You are viewing a plain text version of this content. The canonical link for it is here.

Posted to oak-dev@jackrabbit.apache.org by Davide Giannella <da...@apache.org> on 2014/08/26 12:04:18 UTC

reindex improvements

Hello team,

when we issue the reindex by changing the index definition with
`reindex=true` the algorithm scan all the repository and issue the "node
modified/added" to the specified index.

While this works with small repositories it doesn't really scale with
big ones.

So for taking an extreme example, we have 2 millions node repository
with only 1 node with the required property. The reindex will keep going
for as long the 2m node have not been scanned. And with very active
repositories where we changes a lot of nodes, manually or not, we could
virtually have an endless reindexing.

Based on my experience with content repositories normally clients are
interested in querying only parts of it. For example /content.

I was thinking that it could be a good added value if we could add an
additional property to the index definition: reindexPaths (multivalue,
String).

When this property is specified, the reindex will happens only on those
paths in the order as they are specified and it could potentially makes
the currently indexed content available to the query engine for
returning partial results when every path is completed.

A single path could be just path or a glob/regex. I'm for using a java
regex as it gives the end user a lot of power on fine tuning but on the
other hand regex evaluation is pretty slow...

thoughts?

Cheers
Davide

Re: reindex improvements

Posted by Davide Giannella <da...@apache.org>.

On 26/08/2014 11:27, Nicolas Peltier wrote:
> Hi Davide, 
>
> this would be nice indeed! wouldn’t that be “indexPath”, not “re-indexPath” ?
>
I'd rather keep a sort of "namespace" in the property naming. By stating
`reindexPath` it should be clear that is only related to reindexing and
that if the index is then global (under /oak:indexs) it will index all
repository.

Any other opinions? I'm not convinced yet in my idea. There's something
there that smells for me. :)

Cheers
Davide

Re: reindex improvements

Posted by Nicolas Peltier <np...@adobe.com>.

Hi Davide, 

this would be nice indeed! wouldn’t that be “indexPath”, not “re-indexPath” ?

Nicolas
On 26 Aug 2014, at 12:04, Davide Giannella <da...@apache.org> wrote:

> Hello team,
> 
> when we issue the reindex by changing the index definition with
> `reindex=true` the algorithm scan all the repository and issue the "node
> modified/added" to the specified index.
> 
> While this works with small repositories it doesn't really scale with
> big ones.
> 
> So for taking an extreme example, we have 2 millions node repository
> with only 1 node with the required property. The reindex will keep going
> for as long the 2m node have not been scanned. And with very active
> repositories where we changes a lot of nodes, manually or not, we could
> virtually have an endless reindexing.
> 
> Based on my experience with content repositories normally clients are
> interested in querying only parts of it. For example /content.
> 
> I was thinking that it could be a good added value if we could add an
> additional property to the index definition: reindexPaths (multivalue,
> String).
> 
> When this property is specified, the reindex will happens only on those
> paths in the order as they are specified and it could potentially makes
> the currently indexed content available to the query engine for
> returning partial results when every path is completed.
> 
> A single path could be just path or a glob/regex. I'm for using a java
> regex as it gives the end user a lot of power on fine tuning but on the
> other hand regex evaluation is pretty slow...
> 
> thoughts?
> 
> Cheers
> Davide
> 
> 
>

Re: reindex improvements

Posted by Davide Giannella <da...@apache.org>.

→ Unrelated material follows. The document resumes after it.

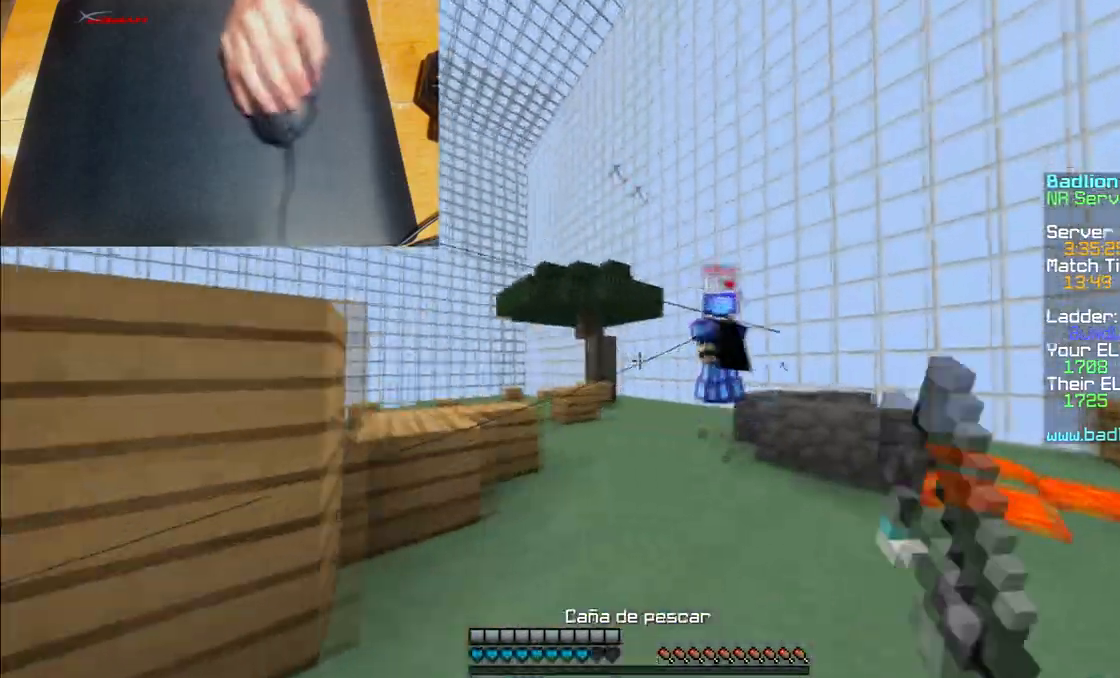
{"keys": ["w"], "mouse": [], "events": [[67, "mouse_right", "down"], [167, "mouse_right", "up"], [200, "d", "up"]]}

On 26/08/2014 15:10, Justin Edelson wrote:
>
> In this case, I think Thomas's suggestion makes much more sense. Let's
> just add a property to the QID which allows an index to be restricted
> to particular paths.
>
>
With OAK-1980 ordered indexes should be able to be delivered under
specific paths. I don't think thought that the reindex process takes
that into consideration. Should have to find it in the code :)

D.

Re: reindex improvements

Posted by Alexander Klimetschek <ak...@adobe.com>.

As a user of such an index, I do expect the index to properly update itself. Adding configuration to make that "faster" at the cost of index correctness doesn't help.

If the index works asynchronously and might take some time to be up to date, we need to clearly document this. And first check if that's ok.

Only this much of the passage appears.